As the CD opens with field recordings of, what sounds like, Resmann leaving his taxi, crossing the street and entering Watergate, you know that this is going to be more than just a series of nicely sequenced tracks. It exposes a concept in which Resmann is looking to mimesis the Watergate experience; he doesn’t want to play you some banging tunes, he wants to transport you onto the dance-floor. And it’s this concept, whilst never overpowering or detracting from the music, that gives the mix its swagger and validity. Opening with a deftly spliced minimal-house compound of Soulphiction’s I’ve Got A Feeling, Minilogue’s jazzy Orglar and Douglas Greed’s Sense, Resmann exhibits the mix’s second key strength: using tracks as parts, rather than wholes. In a move not dissimilar to that exhibited by Luciano on his recent Vagabundos compilation, tracks aren’t simply played but succinctly and effortlessly disassembled and placed upon one another. 
 
By the time the familiar hook of Ricardo Villalobo’s 1999 classic 808 The Bass Queen emerges three tracks in, Resmann has found his footing. The mood is muted, muffled percussion complements the warbling bass and easing vocals. We’re somewhere between minimal and deep house, a journey charted by both familiar cuts and those more alien and ethereal.  Vinyl that might be gathering dust in less audacious DJ boxes makes appearances (the grandeur of Serafin’s Starship Discothèque and Hertz4’s waspy Intimacy Girl) makes for moments at which you could be listening to a compilation from any point in the last seven years, before Resmann neatly steers proceedings into fresher pastures in a swerve towards curve-ball type of house associated with Crosstown Rebels. 
 
Left’s Please Don’t Come Alone, deftly placed atop André Lodemann’s Where Are You Now?, is a perfect example of this full-fat, deep house approach. This sudden injection of colour and melody fit perfectly, showcasing Resmann’s ability to join the transitory dots between the current wave of house and techno, and the more minimal styles preceding it. Then again, you probably wouldn’t expect anything less from a resident DJ at Watergate, where the flow of trends and sounds mirror the pace of the Spree that runs alongside it. 
 
Jichael Mackson’s enigmatic throbber GTI marks the start for an incredibly strong mid-section, showcasing  recent sleeper hits, as Elon’s head-fuck Clap Back, Kollektiv Turmstrasse’s  melodic Heimat and Anonym’s organ-bothering Go Deeper all get spun. The pace doesn’t let up either:  Death On The Balcony’s very British deep house sound makes an appearance, as does the instantly recognisable hook of Deetron’s Collide before, the momentum continuing to build, Resmann’s exclusive collaboration with Kiki offers a memorable immersive, vocal-led deep house experience. And it is this momentum which lends the mix its success. It just doesn’t let up. 

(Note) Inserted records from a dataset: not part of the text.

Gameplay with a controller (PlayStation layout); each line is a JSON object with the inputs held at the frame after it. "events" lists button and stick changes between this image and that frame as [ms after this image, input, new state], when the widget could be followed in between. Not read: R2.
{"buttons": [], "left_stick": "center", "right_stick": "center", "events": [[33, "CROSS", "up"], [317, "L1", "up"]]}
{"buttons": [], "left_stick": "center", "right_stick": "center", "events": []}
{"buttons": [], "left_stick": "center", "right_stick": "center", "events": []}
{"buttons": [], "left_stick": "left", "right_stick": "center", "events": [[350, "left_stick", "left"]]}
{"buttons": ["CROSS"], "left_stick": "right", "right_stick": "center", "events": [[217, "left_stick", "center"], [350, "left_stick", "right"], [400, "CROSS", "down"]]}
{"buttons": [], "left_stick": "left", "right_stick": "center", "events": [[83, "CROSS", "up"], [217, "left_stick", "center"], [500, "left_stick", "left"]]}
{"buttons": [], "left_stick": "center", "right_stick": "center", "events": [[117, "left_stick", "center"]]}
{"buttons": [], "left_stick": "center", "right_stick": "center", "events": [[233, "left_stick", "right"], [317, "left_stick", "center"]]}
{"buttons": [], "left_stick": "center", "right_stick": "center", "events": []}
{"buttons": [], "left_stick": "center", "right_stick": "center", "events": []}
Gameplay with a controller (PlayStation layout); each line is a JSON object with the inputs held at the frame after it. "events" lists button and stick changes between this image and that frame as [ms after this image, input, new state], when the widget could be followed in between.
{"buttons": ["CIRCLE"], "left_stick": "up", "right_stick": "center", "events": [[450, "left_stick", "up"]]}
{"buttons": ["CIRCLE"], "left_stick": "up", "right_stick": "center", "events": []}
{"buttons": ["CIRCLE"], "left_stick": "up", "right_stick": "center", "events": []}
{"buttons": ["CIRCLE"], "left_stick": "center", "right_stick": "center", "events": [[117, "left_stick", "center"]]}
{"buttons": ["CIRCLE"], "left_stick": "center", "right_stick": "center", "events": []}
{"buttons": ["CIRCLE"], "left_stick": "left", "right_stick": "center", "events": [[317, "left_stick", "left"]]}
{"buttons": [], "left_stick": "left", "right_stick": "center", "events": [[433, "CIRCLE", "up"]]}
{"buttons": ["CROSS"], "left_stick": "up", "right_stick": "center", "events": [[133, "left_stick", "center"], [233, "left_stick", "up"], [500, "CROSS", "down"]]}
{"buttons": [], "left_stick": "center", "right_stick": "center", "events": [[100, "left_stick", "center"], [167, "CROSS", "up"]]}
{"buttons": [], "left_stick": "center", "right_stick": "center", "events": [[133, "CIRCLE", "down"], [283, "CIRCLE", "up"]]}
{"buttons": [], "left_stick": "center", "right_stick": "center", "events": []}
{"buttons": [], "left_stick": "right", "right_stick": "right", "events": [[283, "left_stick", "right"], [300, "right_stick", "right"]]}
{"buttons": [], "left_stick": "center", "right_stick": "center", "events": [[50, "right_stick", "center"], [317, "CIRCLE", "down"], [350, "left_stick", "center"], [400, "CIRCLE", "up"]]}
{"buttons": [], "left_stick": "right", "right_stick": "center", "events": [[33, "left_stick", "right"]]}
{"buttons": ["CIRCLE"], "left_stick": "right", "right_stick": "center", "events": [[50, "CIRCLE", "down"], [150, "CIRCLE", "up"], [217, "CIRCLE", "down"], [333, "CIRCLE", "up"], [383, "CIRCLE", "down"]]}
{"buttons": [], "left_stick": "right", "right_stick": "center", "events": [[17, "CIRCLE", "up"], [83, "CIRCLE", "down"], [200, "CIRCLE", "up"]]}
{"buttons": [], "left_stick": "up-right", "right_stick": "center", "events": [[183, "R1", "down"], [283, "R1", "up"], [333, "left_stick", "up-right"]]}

Whilst the sound flits between the various fringes of minimal and deep house, there’s no variation in tempo or pace. In the eighty minutes, Resmann packs in twenty-three cuts, few of which last longer than 4½ minutes. Each track is treated like an individual component, perfectly fitted and sewn together, melodies, vocals, baselines glued together with so little sign of touch. The effect is that this is a mix that feels far more representative of that live, in the moment experience, than most club-mixes could dream of. Even listening to this mix in headphones in your bedroom on a cold February morning, you can almost feel the club’s famous strip lighting blazing with colour, igniting the collected masses between the stereo stacks.